Curtis Elwood Ellis pled guilty to possession of a firearm by a convicted felon, 18 U.S.C. § 922(g)(1) (2000), pursuant to a plea agreement in which he waived his right to appeal his sentence. Ellis was sentenced to a term of 110 months imprisonment. He now appeals his conviction and sentence. We affirm Ellis’ conviction and dismiss the challenge to his sentence.

Ellis alleges that the district court plainly erred in failing to dismiss the indictment on the ground that § 922 no longer has a sufficient nexus with interstate commerce in light of the Supreme Court’s decisions in United States v. Lopez, 514 U.S. 549, 115 S.Ct. 1624, 131 L.Ed.2d 626 (1995), United States v. Morrison, 529 U.S. 598, 120 S.Ct. 1740,146 L.Ed.2d 658 (2000), and Jones v. United States, 529 U.S. 848, 120 S.Ct. 1904, 146 L.Ed.2d 902 (2000).
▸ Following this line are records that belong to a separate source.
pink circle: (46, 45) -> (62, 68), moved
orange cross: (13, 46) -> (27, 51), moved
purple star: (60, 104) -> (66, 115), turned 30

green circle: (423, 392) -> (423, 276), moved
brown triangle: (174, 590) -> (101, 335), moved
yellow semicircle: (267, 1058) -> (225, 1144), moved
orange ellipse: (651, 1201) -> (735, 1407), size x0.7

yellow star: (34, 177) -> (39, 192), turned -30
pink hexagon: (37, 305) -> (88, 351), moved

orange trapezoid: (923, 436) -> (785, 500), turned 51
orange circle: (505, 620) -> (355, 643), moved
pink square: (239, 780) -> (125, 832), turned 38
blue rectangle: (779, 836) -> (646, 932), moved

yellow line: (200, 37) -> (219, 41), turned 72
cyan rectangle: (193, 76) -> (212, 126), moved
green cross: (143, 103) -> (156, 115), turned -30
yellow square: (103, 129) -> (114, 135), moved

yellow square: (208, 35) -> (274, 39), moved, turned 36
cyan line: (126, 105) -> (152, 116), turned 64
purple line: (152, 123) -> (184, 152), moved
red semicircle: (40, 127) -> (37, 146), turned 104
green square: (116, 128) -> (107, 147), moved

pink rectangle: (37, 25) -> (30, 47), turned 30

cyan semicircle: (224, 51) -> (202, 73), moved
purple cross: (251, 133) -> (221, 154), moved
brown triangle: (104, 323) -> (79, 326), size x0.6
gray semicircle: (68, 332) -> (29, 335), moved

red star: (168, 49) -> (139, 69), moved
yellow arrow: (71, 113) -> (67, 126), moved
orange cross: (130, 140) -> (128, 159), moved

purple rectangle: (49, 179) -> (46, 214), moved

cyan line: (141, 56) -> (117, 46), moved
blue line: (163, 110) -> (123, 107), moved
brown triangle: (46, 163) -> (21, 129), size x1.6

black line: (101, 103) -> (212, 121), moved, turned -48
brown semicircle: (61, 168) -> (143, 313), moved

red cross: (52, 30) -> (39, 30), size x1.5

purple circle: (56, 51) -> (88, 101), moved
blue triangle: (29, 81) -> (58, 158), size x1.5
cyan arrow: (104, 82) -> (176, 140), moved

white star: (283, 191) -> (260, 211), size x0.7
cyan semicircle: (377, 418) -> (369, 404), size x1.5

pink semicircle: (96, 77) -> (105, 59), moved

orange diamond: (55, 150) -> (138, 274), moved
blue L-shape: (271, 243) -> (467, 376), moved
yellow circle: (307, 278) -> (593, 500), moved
His argument is foreclosed by our decision in United States v. Gallimore, 247 F.3d 134, 138 (4th Cir.2001) (holding that Morrison and Jones do not affect our decisions regarding the constitutionality of § 922(g)), and United States v. Wells, 98 F.3d 808, 810-11 (4th Cir.1996) (holding that the jurisdictional requirement of § 922(g) satisfied Commerce Clause).

Ellis next argues that the district court erred in applying a four-level enhancement pursuant to U.S. Sentencing Guidelines Manual § 2K2.1(b)(5) (2002) for possession of a firearm in connection with another felony offense. In his plea agreement, Ellis waived his right to appeal “whatever sentence is imposed, including any issues that relate to the establishment of the Guideline range,” reserving only the right to appeal from an upward departure. A defendant may waive the right to appeal if that waiver is knowing and voluntary. United States v. Brown, 232 F.3d 399, 402-03 (4th Cir.2000). Ellis does not contend that his waiver was unknowing or involuntary, and our review of the guilty plea hearing leads us to conclude that it was voluntary. Thus, the claim of sentencing error may not be raised on appeal.

We therefore affirm the conviction. We dismiss that portion of the appeal which seeks to challenge the sentence. We dispense with oral argument because the facts and legal contentions are adequately presented in the materials before the court and argument would not aid the decisional process.

AFFIRMED IN PART, DISMISSED IN PART.